--- Problem requirements ---
Transcribe the listing below only from the line with "Curious about what" up to and including the line with "s administration may".
[Start of Attachment]
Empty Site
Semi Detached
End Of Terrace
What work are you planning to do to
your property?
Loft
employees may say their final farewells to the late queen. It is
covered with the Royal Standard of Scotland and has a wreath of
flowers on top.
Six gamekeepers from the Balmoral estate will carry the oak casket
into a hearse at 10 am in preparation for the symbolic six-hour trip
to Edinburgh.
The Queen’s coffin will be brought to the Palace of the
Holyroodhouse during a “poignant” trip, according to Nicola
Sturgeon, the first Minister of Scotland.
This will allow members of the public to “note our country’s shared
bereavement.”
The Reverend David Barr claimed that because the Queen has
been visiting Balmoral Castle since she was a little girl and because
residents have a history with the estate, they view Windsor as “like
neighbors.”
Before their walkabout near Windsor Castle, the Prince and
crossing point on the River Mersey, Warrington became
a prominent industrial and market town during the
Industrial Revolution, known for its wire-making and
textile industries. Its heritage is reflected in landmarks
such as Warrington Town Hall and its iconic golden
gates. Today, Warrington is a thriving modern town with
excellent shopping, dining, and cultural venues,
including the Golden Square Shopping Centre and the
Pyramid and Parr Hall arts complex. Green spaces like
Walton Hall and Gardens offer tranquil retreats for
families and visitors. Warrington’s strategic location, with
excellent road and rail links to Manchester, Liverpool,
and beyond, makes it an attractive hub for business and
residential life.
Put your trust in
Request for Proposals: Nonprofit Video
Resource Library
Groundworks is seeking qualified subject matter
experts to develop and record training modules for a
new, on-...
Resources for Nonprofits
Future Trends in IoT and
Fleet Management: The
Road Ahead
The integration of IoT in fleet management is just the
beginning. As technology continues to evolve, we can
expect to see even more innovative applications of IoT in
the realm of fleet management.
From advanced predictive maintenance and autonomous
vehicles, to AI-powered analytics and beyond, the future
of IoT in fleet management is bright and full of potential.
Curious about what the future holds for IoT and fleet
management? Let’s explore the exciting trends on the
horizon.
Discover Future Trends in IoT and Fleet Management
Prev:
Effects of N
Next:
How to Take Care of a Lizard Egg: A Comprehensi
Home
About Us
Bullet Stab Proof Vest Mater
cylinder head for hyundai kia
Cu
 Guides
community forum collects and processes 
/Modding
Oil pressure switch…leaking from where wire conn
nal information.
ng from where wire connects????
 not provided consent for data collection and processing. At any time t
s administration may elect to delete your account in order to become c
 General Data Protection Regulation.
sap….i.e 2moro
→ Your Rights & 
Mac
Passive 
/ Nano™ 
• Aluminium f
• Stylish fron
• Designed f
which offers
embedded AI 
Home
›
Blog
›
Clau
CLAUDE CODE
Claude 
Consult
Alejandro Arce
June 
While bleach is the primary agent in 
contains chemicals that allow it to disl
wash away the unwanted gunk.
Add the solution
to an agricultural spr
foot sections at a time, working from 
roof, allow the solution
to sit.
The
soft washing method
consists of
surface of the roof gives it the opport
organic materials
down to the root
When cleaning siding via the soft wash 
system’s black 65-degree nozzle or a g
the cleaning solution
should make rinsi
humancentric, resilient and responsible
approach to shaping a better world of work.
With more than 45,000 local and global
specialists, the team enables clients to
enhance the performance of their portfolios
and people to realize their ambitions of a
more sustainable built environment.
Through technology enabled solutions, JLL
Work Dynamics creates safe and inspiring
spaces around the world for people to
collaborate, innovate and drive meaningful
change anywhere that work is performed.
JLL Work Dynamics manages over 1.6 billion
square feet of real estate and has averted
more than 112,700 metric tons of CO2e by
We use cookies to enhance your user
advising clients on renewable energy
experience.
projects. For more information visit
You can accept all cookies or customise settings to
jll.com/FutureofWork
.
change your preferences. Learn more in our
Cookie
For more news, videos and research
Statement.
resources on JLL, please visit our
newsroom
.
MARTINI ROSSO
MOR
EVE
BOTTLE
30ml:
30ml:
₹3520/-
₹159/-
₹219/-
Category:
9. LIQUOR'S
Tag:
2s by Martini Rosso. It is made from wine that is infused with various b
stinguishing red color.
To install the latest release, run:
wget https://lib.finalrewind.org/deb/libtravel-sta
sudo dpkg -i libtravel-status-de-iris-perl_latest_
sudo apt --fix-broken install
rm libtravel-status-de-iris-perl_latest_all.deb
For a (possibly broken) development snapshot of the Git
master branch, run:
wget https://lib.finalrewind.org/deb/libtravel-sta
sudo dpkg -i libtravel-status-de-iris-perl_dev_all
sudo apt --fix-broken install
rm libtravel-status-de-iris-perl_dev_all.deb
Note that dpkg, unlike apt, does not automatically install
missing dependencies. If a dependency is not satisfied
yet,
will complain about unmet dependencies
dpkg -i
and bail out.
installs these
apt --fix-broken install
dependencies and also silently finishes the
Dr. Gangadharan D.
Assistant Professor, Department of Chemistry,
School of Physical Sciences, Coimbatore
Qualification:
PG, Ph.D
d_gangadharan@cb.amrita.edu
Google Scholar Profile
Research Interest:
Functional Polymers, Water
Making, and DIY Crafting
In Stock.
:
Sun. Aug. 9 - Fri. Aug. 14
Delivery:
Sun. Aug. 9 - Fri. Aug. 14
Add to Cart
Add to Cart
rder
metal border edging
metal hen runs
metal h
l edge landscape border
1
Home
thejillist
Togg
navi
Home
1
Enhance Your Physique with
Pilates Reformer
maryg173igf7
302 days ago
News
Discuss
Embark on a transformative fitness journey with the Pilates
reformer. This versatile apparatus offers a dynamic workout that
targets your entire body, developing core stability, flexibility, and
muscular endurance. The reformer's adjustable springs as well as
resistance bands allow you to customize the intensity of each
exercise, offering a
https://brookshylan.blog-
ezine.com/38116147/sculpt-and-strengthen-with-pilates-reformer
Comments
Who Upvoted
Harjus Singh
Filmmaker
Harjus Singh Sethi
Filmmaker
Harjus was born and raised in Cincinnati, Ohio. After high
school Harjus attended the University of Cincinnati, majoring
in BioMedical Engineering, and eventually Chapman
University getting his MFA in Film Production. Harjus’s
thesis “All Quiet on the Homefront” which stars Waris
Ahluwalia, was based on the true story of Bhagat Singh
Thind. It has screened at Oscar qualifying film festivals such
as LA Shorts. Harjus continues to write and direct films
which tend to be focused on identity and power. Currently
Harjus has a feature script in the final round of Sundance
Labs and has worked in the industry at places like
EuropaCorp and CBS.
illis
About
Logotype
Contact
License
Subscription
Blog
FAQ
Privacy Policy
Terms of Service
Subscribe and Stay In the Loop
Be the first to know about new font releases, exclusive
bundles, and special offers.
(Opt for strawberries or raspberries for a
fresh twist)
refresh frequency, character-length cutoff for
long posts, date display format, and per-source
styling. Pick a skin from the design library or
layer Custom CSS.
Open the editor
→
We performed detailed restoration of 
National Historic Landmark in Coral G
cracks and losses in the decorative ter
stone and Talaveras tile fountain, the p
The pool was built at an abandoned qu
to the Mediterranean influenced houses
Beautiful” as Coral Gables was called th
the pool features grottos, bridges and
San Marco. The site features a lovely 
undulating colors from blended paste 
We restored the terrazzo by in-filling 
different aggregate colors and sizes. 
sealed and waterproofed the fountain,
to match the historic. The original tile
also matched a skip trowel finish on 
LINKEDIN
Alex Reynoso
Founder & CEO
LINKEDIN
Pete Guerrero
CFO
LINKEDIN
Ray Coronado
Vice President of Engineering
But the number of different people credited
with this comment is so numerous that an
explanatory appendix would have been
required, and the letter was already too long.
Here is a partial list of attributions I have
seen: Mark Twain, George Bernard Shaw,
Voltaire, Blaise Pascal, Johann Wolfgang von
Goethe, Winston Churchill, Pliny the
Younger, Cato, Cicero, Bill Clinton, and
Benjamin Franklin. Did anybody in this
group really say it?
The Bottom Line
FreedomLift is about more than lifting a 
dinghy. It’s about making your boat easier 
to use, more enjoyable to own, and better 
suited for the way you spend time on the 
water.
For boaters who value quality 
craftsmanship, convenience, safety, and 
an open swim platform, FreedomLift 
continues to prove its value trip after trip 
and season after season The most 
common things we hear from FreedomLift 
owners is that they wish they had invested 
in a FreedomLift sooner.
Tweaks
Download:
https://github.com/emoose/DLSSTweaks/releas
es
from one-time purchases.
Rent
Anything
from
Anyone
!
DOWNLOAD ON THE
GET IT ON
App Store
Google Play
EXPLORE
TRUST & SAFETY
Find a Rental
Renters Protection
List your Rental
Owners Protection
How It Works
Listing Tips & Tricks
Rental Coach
[End of Attachment]
--- Response below ---
Curious about what the future holds for IoT and fleet
management? Let’s explore the exciting trends on the
horizon.
Discover Future Trends in IoT and Fleet Management
Prev:
Effects of N
Next:
How to Take Care of a Lizard Egg: A Comprehensi
Home
About Us
Bullet Stab Proof Vest Mater
cylinder head for hyundai kia
Cu
 Guides
community forum collects and processes 
/Modding
Oil pressure switch…leaking from where wire conn
nal information.
ng from where wire connects????
 not provided consent for data collection and processing. At any time t
s administration may elect to delete your account in order to become c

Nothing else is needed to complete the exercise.